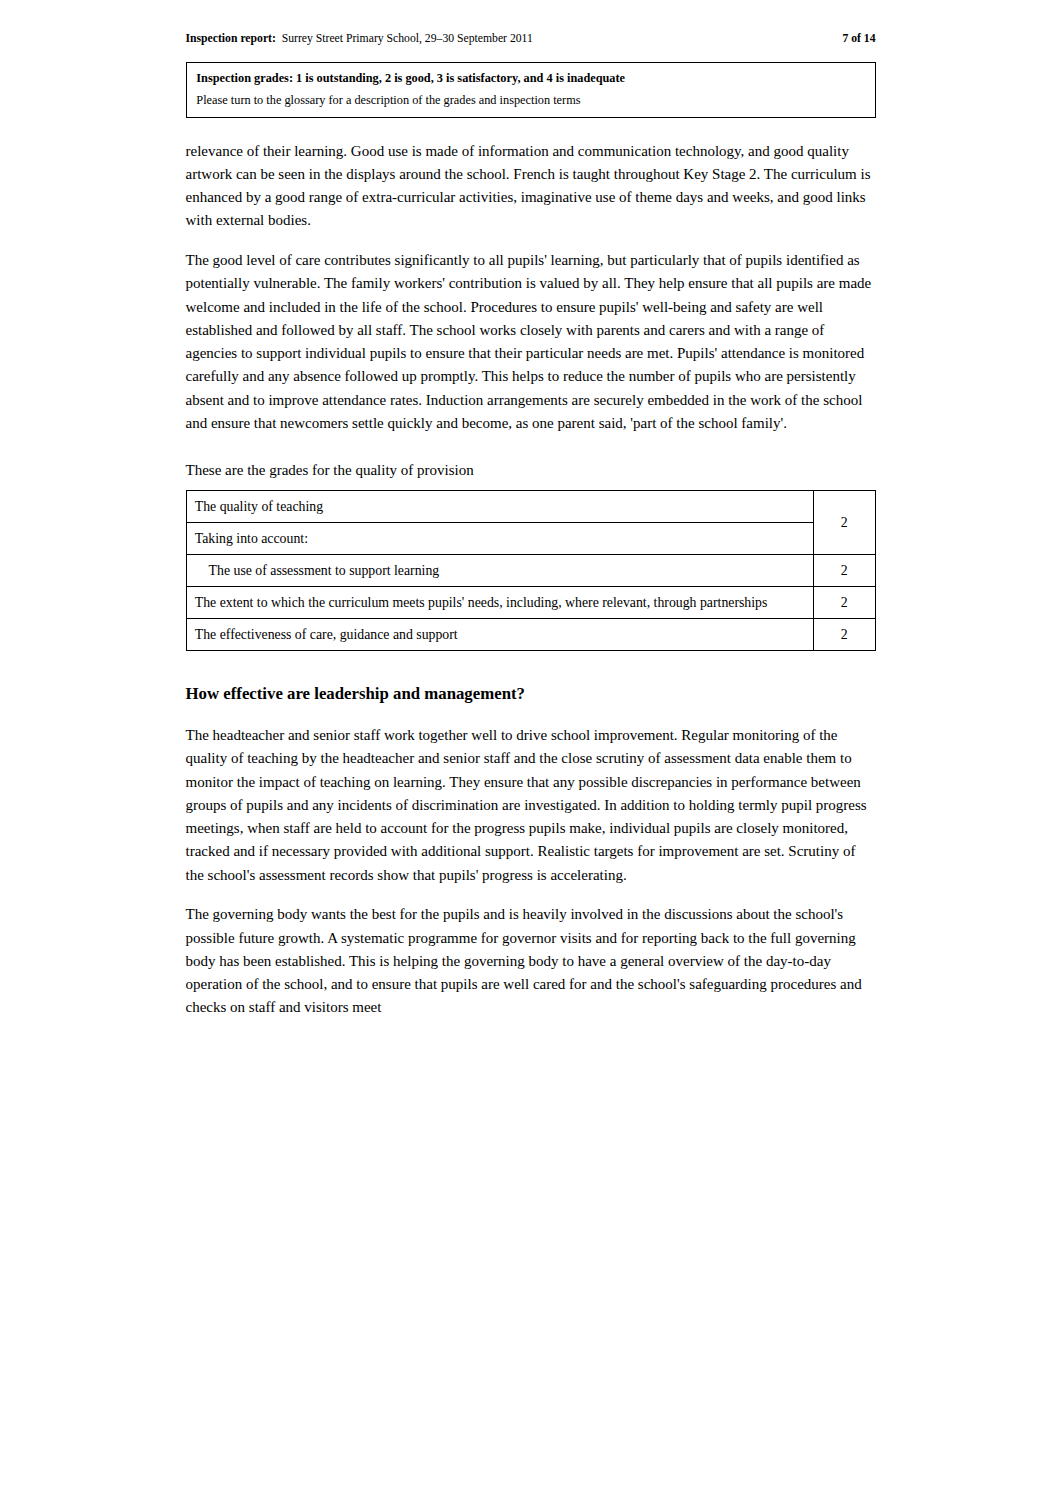Inspection report: Surrey Street Primary School, 29–30 September 2011 7 of 14
Inspection grades: 1 is outstanding, 2 is good, 3 is satisfactory, and 4 is inadequate
Please turn to the glossary for a description of the grades and inspection terms
relevance of their learning. Good use is made of information and communication technology, and good quality artwork can be seen in the displays around the school. French is taught throughout Key Stage 2. The curriculum is enhanced by a good range of extra-curricular activities, imaginative use of theme days and weeks, and good links with external bodies.
The good level of care contributes significantly to all pupils' learning, but particularly that of pupils identified as potentially vulnerable. The family workers' contribution is valued by all. They help ensure that all pupils are made welcome and included in the life of the school. Procedures to ensure pupils' well-being and safety are well established and followed by all staff. The school works closely with parents and carers and with a range of agencies to support individual pupils to ensure that their particular needs are met. Pupils' attendance is monitored carefully and any absence followed up promptly. This helps to reduce the number of pupils who are persistently absent and to improve attendance rates. Induction arrangements are securely embedded in the work of the school and ensure that newcomers settle quickly and become, as one parent said, 'part of the school family'.
These are the grades for the quality of provision
| The quality of teaching | 2 |
| Taking into account: |
| The use of assessment to support learning | 2 |
| The extent to which the curriculum meets pupils' needs, including, where relevant, through partnerships | 2 |
| The effectiveness of care, guidance and support | 2 |
How effective are leadership and management?
The headteacher and senior staff work together well to drive school improvement. Regular monitoring of the quality of teaching by the headteacher and senior staff and the close scrutiny of assessment data enable them to monitor the impact of teaching on learning. They ensure that any possible discrepancies in performance between groups of pupils and any incidents of discrimination are investigated. In addition to holding termly pupil progress meetings, when staff are held to account for the progress pupils make, individual pupils are closely monitored, tracked and if necessary provided with additional support. Realistic targets for improvement are set. Scrutiny of the school's assessment records show that pupils' progress is accelerating.
The governing body wants the best for the pupils and is heavily involved in the discussions about the school's possible future growth. A systematic programme for governor visits and for reporting back to the full governing body has been established. This is helping the governing body to have a general overview of the day-to-day operation of the school, and to ensure that pupils are well cared for and the school's safeguarding procedures and checks on staff and visitors meet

########################################

## PROBLEM DESCRIPTION
Throughout the material above, report each line holding the word "curriculum".

## WRITTEN ANSWER
relevance of their learning. Good use is made of information and communication technology, and good quality artwork can be seen in the displays around the school. French is taught throughout Key Stage 2. The curriculum is enhanced by a good range of extra-curricular activities, imaginative use of theme days and weeks, and good links with external bodies.
| The extent to which the curriculum meets pupils' needs, including, where relevant, through partnerships | 2 |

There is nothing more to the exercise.